My Lords, I declare an interest. I am an honorary member of the Royal College of Veterinary Surgeons after serving for nine years as a Privy Council Representative at the Royal College as a Member of another place. For 10 years, I was chairman of the University of Cambridge Veterinary School Trust when my noble friend Lord Soulsby was dean of that school, and we raised sufficient money to keep the trust in being. I also happened to live near Melton Mowbray and the Remount Depot, where many of the graduates from Cambridge end up in the Royal Army Veterinary Corps. In fact, today, Cambridge University trains so many successful vets that they are lecturing in all the other colleges throughout the United Kingdom.

When you are visiting a farm, the dogs at Melton Mowbray or the horse lines, you need a trained veterinarian who knows the subject in its complete environment. That is very important. It is not just a question of reading the thickness of the skin in one single TB test; one wants to know how the animal is kept and the extent of the farmer's interest in the proper control of disease.

Today, we have a special problem with large animal practices. Vets are called in in the case of cows, bullocks and horses and, sometimes, when the problem is serious, they are called in to look at a very valuable ram. But you cannot afford to call in a vet to look at a ewe, although you might if an illness is affecting the whole flock. Today, we face a real danger from the fact that vets are not getting on to farms. When we had an outbreak of foot and mouth, vets became a precious commodity and we had to call in many from abroad to help us.

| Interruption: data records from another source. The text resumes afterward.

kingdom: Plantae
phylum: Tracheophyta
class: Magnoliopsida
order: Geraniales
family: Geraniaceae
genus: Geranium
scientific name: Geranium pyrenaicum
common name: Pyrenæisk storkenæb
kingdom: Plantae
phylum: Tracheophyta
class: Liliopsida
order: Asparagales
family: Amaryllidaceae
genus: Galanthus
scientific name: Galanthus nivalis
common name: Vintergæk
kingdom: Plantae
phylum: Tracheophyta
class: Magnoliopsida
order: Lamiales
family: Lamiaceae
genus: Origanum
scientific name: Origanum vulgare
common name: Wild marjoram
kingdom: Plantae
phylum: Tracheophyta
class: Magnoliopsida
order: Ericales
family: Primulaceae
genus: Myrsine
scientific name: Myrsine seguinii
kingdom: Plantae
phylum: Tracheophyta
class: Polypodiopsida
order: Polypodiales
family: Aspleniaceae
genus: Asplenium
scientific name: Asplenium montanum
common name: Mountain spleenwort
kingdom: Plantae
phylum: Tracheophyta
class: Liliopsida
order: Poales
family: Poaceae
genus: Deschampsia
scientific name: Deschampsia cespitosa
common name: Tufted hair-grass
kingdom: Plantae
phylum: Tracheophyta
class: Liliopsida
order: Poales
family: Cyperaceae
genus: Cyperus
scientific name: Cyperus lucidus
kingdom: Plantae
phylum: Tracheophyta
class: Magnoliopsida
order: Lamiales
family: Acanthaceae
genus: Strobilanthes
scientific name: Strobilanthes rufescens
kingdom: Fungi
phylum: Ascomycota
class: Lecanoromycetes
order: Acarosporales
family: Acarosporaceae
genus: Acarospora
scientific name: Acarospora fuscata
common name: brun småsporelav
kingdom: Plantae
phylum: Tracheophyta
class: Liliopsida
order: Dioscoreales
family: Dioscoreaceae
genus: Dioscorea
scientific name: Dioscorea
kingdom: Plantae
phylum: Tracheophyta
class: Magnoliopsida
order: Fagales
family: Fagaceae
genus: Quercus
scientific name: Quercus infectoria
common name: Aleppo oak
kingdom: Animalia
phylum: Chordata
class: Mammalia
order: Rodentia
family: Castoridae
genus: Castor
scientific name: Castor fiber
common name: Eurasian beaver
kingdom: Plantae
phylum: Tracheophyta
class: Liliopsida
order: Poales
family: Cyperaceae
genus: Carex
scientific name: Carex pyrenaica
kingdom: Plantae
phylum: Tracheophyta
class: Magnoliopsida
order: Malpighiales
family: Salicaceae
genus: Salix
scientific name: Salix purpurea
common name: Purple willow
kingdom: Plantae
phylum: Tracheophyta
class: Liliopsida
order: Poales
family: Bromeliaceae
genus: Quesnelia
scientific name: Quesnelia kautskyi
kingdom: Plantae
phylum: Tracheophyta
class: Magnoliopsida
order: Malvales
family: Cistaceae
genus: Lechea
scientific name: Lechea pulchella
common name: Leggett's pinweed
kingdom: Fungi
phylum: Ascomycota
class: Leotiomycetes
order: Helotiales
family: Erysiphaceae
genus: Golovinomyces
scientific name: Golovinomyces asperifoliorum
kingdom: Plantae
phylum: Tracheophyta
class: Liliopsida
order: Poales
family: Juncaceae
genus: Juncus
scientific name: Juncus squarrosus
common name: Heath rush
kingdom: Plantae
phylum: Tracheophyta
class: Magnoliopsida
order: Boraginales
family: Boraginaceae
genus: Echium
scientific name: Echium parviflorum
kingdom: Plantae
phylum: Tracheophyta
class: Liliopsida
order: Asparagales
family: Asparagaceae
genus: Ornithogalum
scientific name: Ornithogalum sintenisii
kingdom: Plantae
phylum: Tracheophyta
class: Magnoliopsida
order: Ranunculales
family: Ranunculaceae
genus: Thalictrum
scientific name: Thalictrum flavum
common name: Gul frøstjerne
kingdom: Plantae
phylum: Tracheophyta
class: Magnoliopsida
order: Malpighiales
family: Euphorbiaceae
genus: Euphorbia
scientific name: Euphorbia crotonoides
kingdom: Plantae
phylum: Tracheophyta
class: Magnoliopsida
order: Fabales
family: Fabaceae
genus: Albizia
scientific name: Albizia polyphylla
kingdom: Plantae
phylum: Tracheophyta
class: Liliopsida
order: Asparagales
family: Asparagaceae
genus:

We cannot allow large animal practices to become any smaller, and this experiment—I know it is only a very limited experiment—will withdraw vets from farm practices, which is a serious matter. As my noble friend Lord Soulsby said, that would never have happened if the Government had faced up to the fact that we should have had a proper cull of badgers. In the summer, one only has to drive down a country road early in the morning to find a large number of dead badgers. Thank goodness they are dead; we want more of them dead. There is an explosion in the badger population and when they become overpopulated they succumb to disease—TB—which spreads to cattle. This order is an experiment—an unnecessary experiment—and I hope the Government will not go ahead with it. It distances vets from farms and it means that the Government are not facing up to where tuberculosis comes from and are not dealing with the badgers.